▶ _Document extract_

+-------+

Detection of oxidised proteins
Sperm protein extracts, containing 150 μg protein, were obtained from LQ and HQ ejaculates (as described in the previous paragraph) and derivatised with a four-fold volume of 2,4-dinitrophenylhydrazine (DNPH) solution or derivatisation-control solution (Oxyblot Protein Oxidation Detection Kit, EMD Millipore). The protein samples were purified using a Clean-Up Kit (GE Healthcare) according to the manufacturer’s protocol. The final pellet was dissolved in rehydration buffer (7 M urea, 2 M thiourea, 2% CHAPS, 2% [v/v] IPG buffer 3–10 NL, 50 mM DTT, and bromophenol blue). Insoluble components were removed by centrifugation at 10000 × g for 5 min. Protein concentration was measured using the Bradford assay (Coomassie Plus Assay Reagent, Thermo Fisher Scientific).
Samples containing 100 μg protein were loaded onto 7-cm Immobiline DryStrips, with a 3–10 nonlinear pH range (GE Healthcare), and rehydrated for 12 h. Proteins were separated by isoelectric focusing using an Ettan IPGphor apparatus (GE Healthcare) at 20°C, with the current limited to 50 μA per strip and the voltage program as described previously [23]. The IPG strips underwent equilibration and electrophoretic separation performed on 12.5% sodium dodecyl sulfate polyacrylamide gels as described previously [23]. The control gels treated earlier with derivatisation-control solution were stained with CBB and scanned at 300 dpi using an Image-Scanner III (GE Healthcare).

+-------+

▶ _Dataset records_
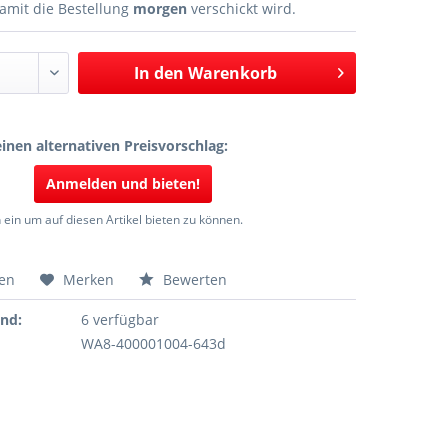
amit die Bestellung
morgen
verschickt wird.
In den
Warenkorb
inen alternativen Preisvorschlag:
Anmelden und bieten!
 ein um auf diesen Artikel bieten zu können.
hen
Merken
Bewerten
and:
6 verfügbar
WA8-400001004-643d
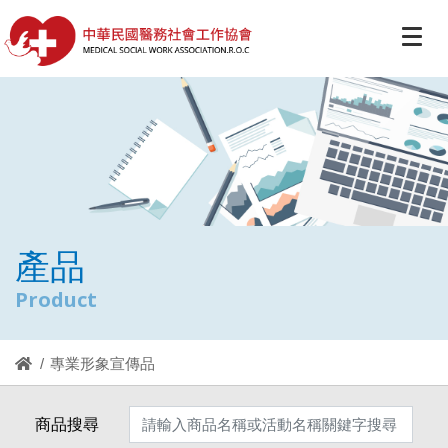
產品
Product
專業形象宣傳品
商品搜尋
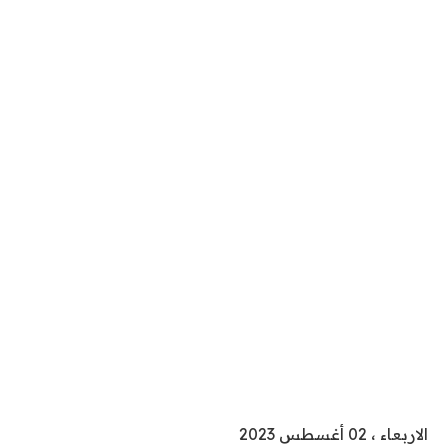
الاربعاء ، 02 أغسطس 2023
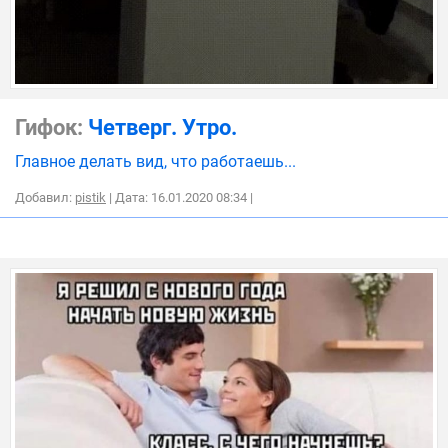
Гифок:
Четверг. Утро.
Главное делать вид, что работаешь...
Добавил:
pistik
| Дата: 16.01.2020 08:34
|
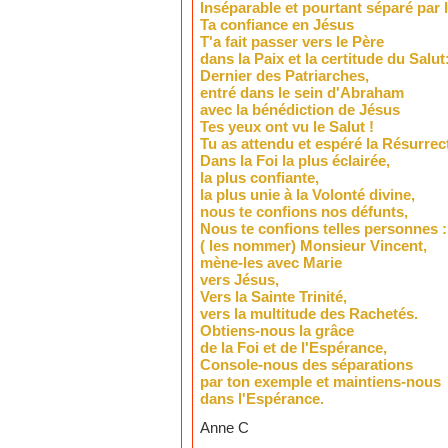
Inséparable et pourtant séparé par 
Ta confiance en Jésus
T'a fait passer vers le Père
dans la Paix et la certitude du Salut
Dernier des Patriarches,
entré dans le sein d'Abraham
avec la bénédiction de Jésus
Tes yeux ont vu le Salut !
Tu as attendu et espéré la Résurrec
Dans la Foi la plus éclairée,
la plus confiante,
la plus unie à la Volonté divine,
nous te confions nos défunts,
Nous te confions telles personnes :
( les nommer) Monsieur Vincent,
mène-les avec Marie
vers Jésus,
Vers la Sainte Trinité,
vers la multitude des Rachetés.
Obtiens-nous la grâce
de la Foi et de l'Espérance,
Console-nous des séparations
par ton exemple et maintiens-nous
dans l'Espérance.
Anne C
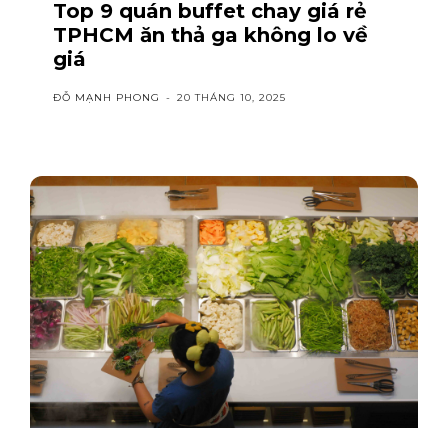
Top 9 quán buffet chay giá rẻ
TPHCM ăn thả ga không lo về
giá
ĐỖ MẠNH PHONG
-
20 THÁNG 10, 2025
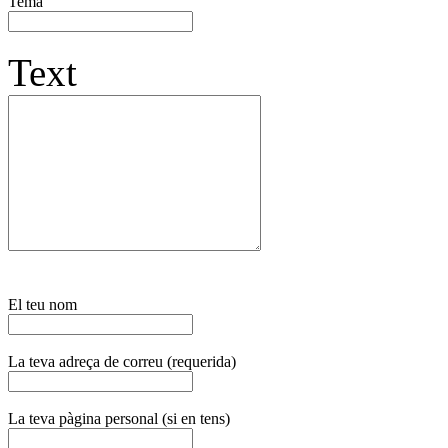
Tema
Text
El teu nom
La teva adreça de correu (requerida)
La teva pàgina personal (si en tens)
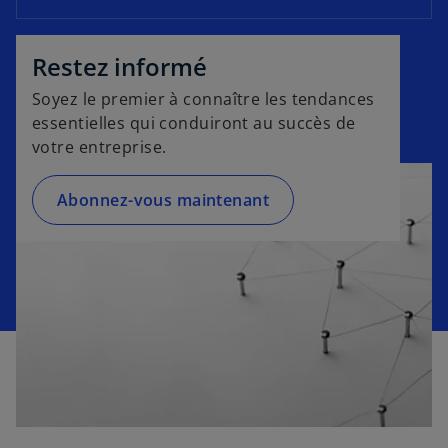
v
l
r
e
o
e
l
Restez informé
n
d
o
g
a
Soyez le premier à connaître les tendances
n
l
n
essentielles qui conduiront au succès de
g
e
s
votre entreprise.
l
t
u
e
n
Abonnez-vous maintenant
t
n
o
u
v
e
l
o
n
g
l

+-------+

▶ _What you have to do_
Copy out the passage on detecting oxidized proteins, starting with "Samples containing 100" and going on through "III (GE Healthcare).".

▶ _Task solution_
Samples containing 100 μg protein were loaded onto 7-cm Immobiline DryStrips, with a 3–10 nonlinear pH range (GE Healthcare), and rehydrated for 12 h. Proteins were separated by isoelectric focusing using an Ettan IPGphor apparatus (GE Healthcare) at 20°C, with the current limited to 50 μA per strip and the voltage program as described previously [23]. The IPG strips underwent equilibration and electrophoretic separation performed on 12.5% sodium dodecyl sulfate polyacrylamide gels as described previously [23]. The control gels treated earlier with derivatisation-control solution were stained with CBB and scanned at 300 dpi using an Image-Scanner III (GE Healthcare).